Santé et médecine

L’IA en santé progresse, mais son adoption reste freinée par la confiance

De l’analyse d’images médicales à la recherche sur les protéines, l’intelligence artificielle élargit les capacités de la médecine. Mais la performance technique ne suffit pas : qualité des données, validation clinique, protection des patients et organisation des soins conditionnent son déploiement réel.

Deux médecins examinent des images médicales et des données de patient avec un outil d’aide par IA.
Illustration : Actu.ai

L’intelligence artificielle n’est plus une promesse abstraite pour la médecine. Elle peut déjà aider à lire certaines images, trier des informations dans des dossiers volumineux, organiser des flux hospitaliers ou accélérer des étapes de la recherche biologique. Pourtant, entre une démonstration convaincante et un outil employé chaque jour auprès de patients, l’écart reste considérable. Au 20 juillet 2025, le principal défi n’est donc pas seulement d’inventer des algorithmes plus puissants, mais de les rendre utiles, sûrs et acceptés dans des systèmes de soins soumis à de fortes contraintes.

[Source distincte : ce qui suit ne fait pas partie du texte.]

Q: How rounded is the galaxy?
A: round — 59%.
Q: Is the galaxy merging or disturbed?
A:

Cette nuance est essentielle. En santé, une erreur ne se résume pas à une mauvaise recommandation de film ou à une réponse imprécise dans un moteur de recherche. Elle peut retarder un diagnostic, alourdir le travail des équipes ou contribuer à une décision inadaptée. L’IA doit donc être considérée comme une aide, insérée dans une chaîne de responsabilités humaines, médicales et institutionnelles.

Pourquoi l’IA en santé ne se déploie pas au même rythme partout ?

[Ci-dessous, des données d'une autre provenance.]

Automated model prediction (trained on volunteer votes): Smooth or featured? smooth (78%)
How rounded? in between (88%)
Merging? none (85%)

L’expression « IA en santé » recouvre des réalités très différentes. Un logiciel qui repère une anomalie sur une radiographie, un programme qui estime le risque de réadmission d’un patient et un assistant qui prépare un brouillon de compte rendu ne reposent pas nécessairement sur les mêmes méthodes ni sur les mêmes données. Ils n’exposent pas non plus les patients aux mêmes risques.

Dans son principe, un système d’apprentissage automatique repère des régularités dans de grands ensembles d’exemples. Pour l’imagerie, il peut être entraîné à associer des caractéristiques visuelles à des annotations réalisées par des spécialistes. Pour l’administration hospitalière, il peut analyser des historiques de rendez-vous ou d’occupation des lits. Les outils d’IA générative, eux, produisent notamment du texte à partir de motifs appris dans d’importants corpus, ce qui peut être utile pour préparer une synthèse, mais impose une relecture attentive.

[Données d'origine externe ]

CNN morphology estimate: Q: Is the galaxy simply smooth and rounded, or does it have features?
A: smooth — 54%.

Le déploiement est plus facile lorsque l’outil accomplit une tâche bien délimitée, que son résultat peut être vérifié et qu’il s’intègre à une pratique existante. À l’inverse, il devient délicat lorsqu’il prétend guider une décision complexe, prise avec des informations incomplètes et des conséquences lourdes.

Domaine d’applicationCe que l’IA peut apporterCondition indispensable
Imagerie médicaleRepérer, mesurer ou prioriser des anomalies sur des examensUne validation sur les patients et les appareils concernés
Gestion des soinsAider à planifier les rendez-vous, les ressources et certains fluxDes données fiables et des équipes capables d’agir sur les résultats
Dossier médicalRechercher, résumer ou structurer des informationsUne vérification humaine systématique des contenus produits
Recherche biomédicaleExplorer des données complexes et formuler des pistesUne confirmation expérimentale et clinique indépendante
Santé publiqueCroiser des données environnementales et sanitaires pour suivre des risquesUne gouvernance claire des données et une interprétation épidémiologique

Du programme MYCIN à l’analyse d’images médicales

L’idée d’assister le raisonnement médical par informatique n’est pas nouvelle. Conçu dans les années 1970, MYCIN est l’un des exemples historiques les plus connus. Ce système expert cherchait à aider les médecins face à certaines infections bactériennes, à partir de règles explicites. Il n’apprenait pas comme les systèmes contemporains : son fonctionnement reposait sur des connaissances formalisées sous la forme de règles conditionnelles.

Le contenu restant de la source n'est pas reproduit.